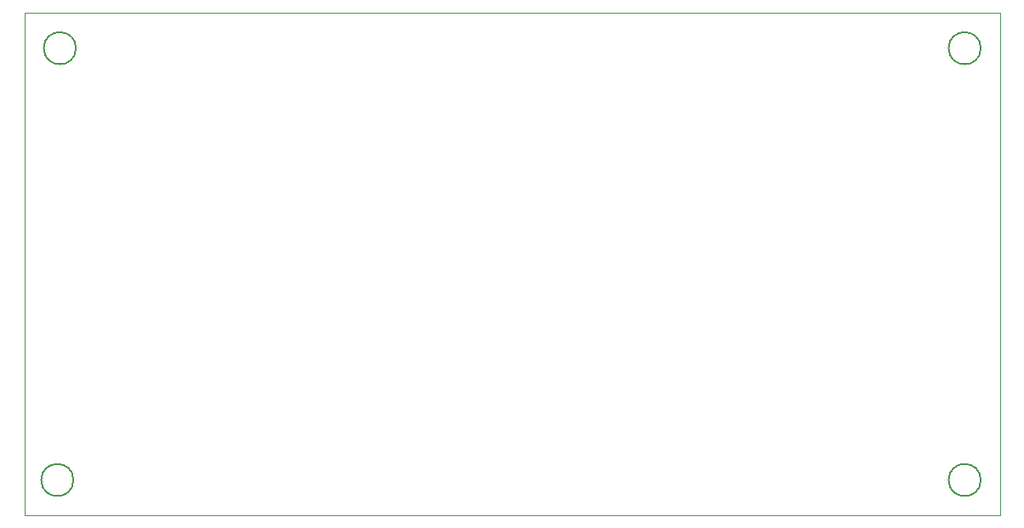
<source format=gm1>
G04 #@! TF.GenerationSoftware,KiCad,Pcbnew,8.0.2*
G04 #@! TF.CreationDate,2024-08-09T17:56:16+09:00*
G04 #@! TF.ProjectId,powersupply,706f7765-7273-4757-9070-6c792e6b6963,rev?*
G04 #@! TF.SameCoordinates,Original*
G04 #@! TF.FileFunction,Profile,NP*
%FSLAX46Y46*%
G04 Gerber Fmt 4.6, Leading zero omitted, Abs format (unit mm)*
G04 Created by KiCad (PCBNEW 8.0.2) date 2024-08-09 17:56:16*
%MOMM*%
%LPD*%
G01*
G04 APERTURE LIST*
G04 #@! TA.AperFunction,Profile*
%ADD10C,0.200000*%
G04 #@! TD*
G04 #@! TA.AperFunction,Profile*
%ADD11C,0.050000*%
G04 #@! TD*
G04 APERTURE END LIST*
D10*
X58350000Y-44250000D02*
G75*
G02*
X55150000Y-44250000I-1600000J0D01*
G01*
X55150000Y-44250000D02*
G75*
G02*
X58350000Y-44250000I1600000J0D01*
G01*
X148350000Y-87250000D02*
G75*
G02*
X145150000Y-87250000I-1600000J0D01*
G01*
X145150000Y-87250000D02*
G75*
G02*
X148350000Y-87250000I1600000J0D01*
G01*
X148350000Y-44250000D02*
G75*
G02*
X145150000Y-44250000I-1600000J0D01*
G01*
X145150000Y-44250000D02*
G75*
G02*
X148350000Y-44250000I1600000J0D01*
G01*
D11*
X53250000Y-40750000D02*
X150250000Y-40750000D01*
X150250000Y-90750000D01*
X53250000Y-90750000D01*
X53250000Y-40750000D01*
D10*
X58100000Y-87250000D02*
G75*
G02*
X54900000Y-87250000I-1600000J0D01*
G01*
X54900000Y-87250000D02*
G75*
G02*
X58100000Y-87250000I1600000J0D01*
G01*
M02*

</source>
= = =
_WHAT THE EXERCISE ASKS:_
Go through the data and return every word of it verbatim, leaving out the pictures.

_FINAL ANSWER:_
<source format=gm1>
G04 #@! TF.GenerationSoftware,KiCad,Pcbnew,8.0.2*
G04 #@! TF.CreationDate,2024-08-09T17:56:16+09:00*
G04 #@! TF.ProjectId,powersupply,706f7765-7273-4757-9070-6c792e6b6963,rev?*
G04 #@! TF.SameCoordinates,Original*
G04 #@! TF.FileFunction,Profile,NP*
%FSLAX46Y46*%
G04 Gerber Fmt 4.6, Leading zero omitted, Abs format (unit mm)*
G04 Created by KiCad (PCBNEW 8.0.2) date 2024-08-09 17:56:16*
%MOMM*%
%LPD*%
G01*
G04 APERTURE LIST*
G04 #@! TA.AperFunction,Profile*
%ADD10C,0.200000*%
G04 #@! TD*
G04 #@! TA.AperFunction,Profile*
%ADD11C,0.050000*%
G04 #@! TD*
G04 APERTURE END LIST*
D10*
X58350000Y-44250000D02*
G75*
G02*
X55150000Y-44250000I-1600000J0D01*
G01*
X55150000Y-44250000D02*
G75*
G02*
X58350000Y-44250000I1600000J0D01*
G01*
X148350000Y-87250000D02*
G75*
G02*
X145150000Y-87250000I-1600000J0D01*
G01*
X145150000Y-87250000D02*
G75*
G02*
X148350000Y-87250000I1600000J0D01*
G01*
X148350000Y-44250000D02*
G75*
G02*
X145150000Y-44250000I-1600000J0D01*
G01*
X145150000Y-44250000D02*
G75*
G02*
X148350000Y-44250000I1600000J0D01*
G01*
D11*
X53250000Y-40750000D02*
X150250000Y-40750000D01*
X150250000Y-90750000D01*
X53250000Y-90750000D01*
X53250000Y-40750000D01*
D10*
X58100000Y-87250000D02*
G75*
G02*
X54900000Y-87250000I-1600000J0D01*
G01*
X54900000Y-87250000D02*
G75*
G02*
X58100000Y-87250000I1600000J0D01*
G01*
M02*

</source>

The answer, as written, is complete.